▶ **Exercise instructions**
Transcribe the data below line for line, without changing anything.

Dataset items
:::
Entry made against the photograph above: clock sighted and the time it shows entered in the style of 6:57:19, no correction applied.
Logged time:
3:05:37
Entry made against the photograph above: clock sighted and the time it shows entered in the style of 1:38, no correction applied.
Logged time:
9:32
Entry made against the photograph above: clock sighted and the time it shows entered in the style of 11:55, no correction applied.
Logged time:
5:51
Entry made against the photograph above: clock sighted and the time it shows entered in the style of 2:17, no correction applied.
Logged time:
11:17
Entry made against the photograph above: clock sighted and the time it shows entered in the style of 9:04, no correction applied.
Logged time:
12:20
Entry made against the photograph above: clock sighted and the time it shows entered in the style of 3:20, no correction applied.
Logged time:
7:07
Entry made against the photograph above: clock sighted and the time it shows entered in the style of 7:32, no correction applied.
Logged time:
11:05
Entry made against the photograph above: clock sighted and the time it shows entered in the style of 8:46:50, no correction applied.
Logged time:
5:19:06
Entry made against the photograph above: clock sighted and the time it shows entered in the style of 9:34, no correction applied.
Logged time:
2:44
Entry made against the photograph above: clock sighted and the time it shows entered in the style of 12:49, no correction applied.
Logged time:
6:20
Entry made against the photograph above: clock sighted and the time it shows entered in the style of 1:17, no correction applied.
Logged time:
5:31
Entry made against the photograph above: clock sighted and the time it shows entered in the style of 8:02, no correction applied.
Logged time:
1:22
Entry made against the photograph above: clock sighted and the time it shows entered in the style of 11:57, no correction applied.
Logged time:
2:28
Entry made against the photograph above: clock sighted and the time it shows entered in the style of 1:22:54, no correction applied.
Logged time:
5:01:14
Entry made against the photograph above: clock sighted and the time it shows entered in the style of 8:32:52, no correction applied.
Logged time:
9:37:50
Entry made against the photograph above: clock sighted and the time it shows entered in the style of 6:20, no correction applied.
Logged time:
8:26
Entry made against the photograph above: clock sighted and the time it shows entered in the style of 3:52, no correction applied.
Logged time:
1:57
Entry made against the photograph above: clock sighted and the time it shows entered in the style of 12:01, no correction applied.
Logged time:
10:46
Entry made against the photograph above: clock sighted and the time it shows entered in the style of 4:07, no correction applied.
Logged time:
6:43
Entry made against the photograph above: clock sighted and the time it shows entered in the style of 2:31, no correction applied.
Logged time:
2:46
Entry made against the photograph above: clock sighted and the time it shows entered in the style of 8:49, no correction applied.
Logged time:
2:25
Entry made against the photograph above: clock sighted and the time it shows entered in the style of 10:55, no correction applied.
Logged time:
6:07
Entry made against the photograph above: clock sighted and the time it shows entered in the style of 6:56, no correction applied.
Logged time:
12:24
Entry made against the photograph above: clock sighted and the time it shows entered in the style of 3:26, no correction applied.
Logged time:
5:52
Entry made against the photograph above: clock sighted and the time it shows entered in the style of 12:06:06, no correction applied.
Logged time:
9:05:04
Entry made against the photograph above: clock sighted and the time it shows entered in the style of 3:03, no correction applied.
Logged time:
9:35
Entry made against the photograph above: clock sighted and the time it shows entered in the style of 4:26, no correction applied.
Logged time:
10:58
:::
▶ **Written response**
Entry made against the photograph above: clock sighted and the time it shows entered in the style of 6:57:19, no correction applied.
Logged time:
3:05:37
Entry made against the photograph above: clock sighted and the time it shows entered in the style of 1:38, no correction applied.
Logged time:
9:32
Entry made against the photograph above: clock sighted and the time it shows entered in the style of 11:55, no correction applied.
Logged time:
5:51
Entry made against the photograph above: clock sighted and the time it shows entered in the style of 2:17, no correction applied.
Logged time:
11:17
Entry made against the photograph above: clock sighted and the time it shows entered in the style of 9:04, no correction applied.
Logged time:
12:20
Entry made against the photograph above: clock sighted and the time it shows entered in the style of 3:20, no correction applied.
Logged time:
7:07
Entry made against the photograph above: clock sighted and the time it shows entered in the style of 7:32, no correction applied.
Logged time:
11:05
Entry made against the photograph above: clock sighted and the time it shows entered in the style of 8:46:50, no correction applied.
Logged time:
5:19:06
Entry made against the photograph above: clock sighted and the time it shows entered in the style of 9:34, no correction applied.
Logged time:
2:44
Entry made against the photograph above: clock sighted and the time it shows entered in the style of 12:49, no correction applied.
Logged time:
6:20
Entry made against the photograph above: clock sighted and the time it shows entered in the style of 1:17, no correction applied.
Logged time:
5:31
Entry made against the photograph above: clock sighted and the time it shows entered in the style of 8:02, no correction applied.
Logged time:
1:22
Entry made against the photograph above: clock sighted and the time it shows entered in the style of 11:57, no correction applied.
Logged time:
2:28
Entry made against the photograph above: clock sighted and the time it shows entered in the style of 1:22:54, no correction applied.
Logged time:
5:01:14
Entry made against the photograph above: clock sighted and the time it shows entered in the style of 8:32:52, no correction applied.
Logged time:
9:37:50
Entry made against the photograph above: clock sighted and the time it shows entered in the style of 6:20, no correction applied.
Logged time:
8:26
Entry made against the photograph above: clock sighted and the time it shows entered in the style of 3:52, no correction applied.
Logged time:
1:57
Entry made against the photograph above: clock sighted and the time it shows entered in the style of 12:01, no correction applied.
Logged time:
10:46
Entry made against the photograph above: clock sighted and the time it shows entered in the style of 4:07, no correction applied.
Logged time:
6:43
Entry made against the photograph above: clock sighted and the time it shows entered in the style of 2:31, no correction applied.
Logged time:
2:46
Entry made against the photograph above: clock sighted and the time it shows entered in the style of 8:49, no correction applied.
Logged time:
2:25
Entry made against the photograph above: clock sighted and the time it shows entered in the style of 10:55, no correction applied.
Logged time:
6:07
Entry made against the photograph above: clock sighted and the time it shows entered in the style of 6:56, no correction applied.
Logged time:
12:24
Entry made against the photograph above: clock sighted and the time it shows entered in the style of 3:26, no correction applied.
Logged time:
5:52
Entry made against the photograph above: clock sighted and the time it shows entered in the style of 12:06:06, no correction applied.
Logged time:
9:05:04
Entry made against the photograph above: clock sighted and the time it shows entered in the style of 3:03, no correction applied.
Logged time:
9:35
Entry made against the photograph above: clock sighted and the time it shows entered in the style of 4:26, no correction applied.
Logged time:
10:58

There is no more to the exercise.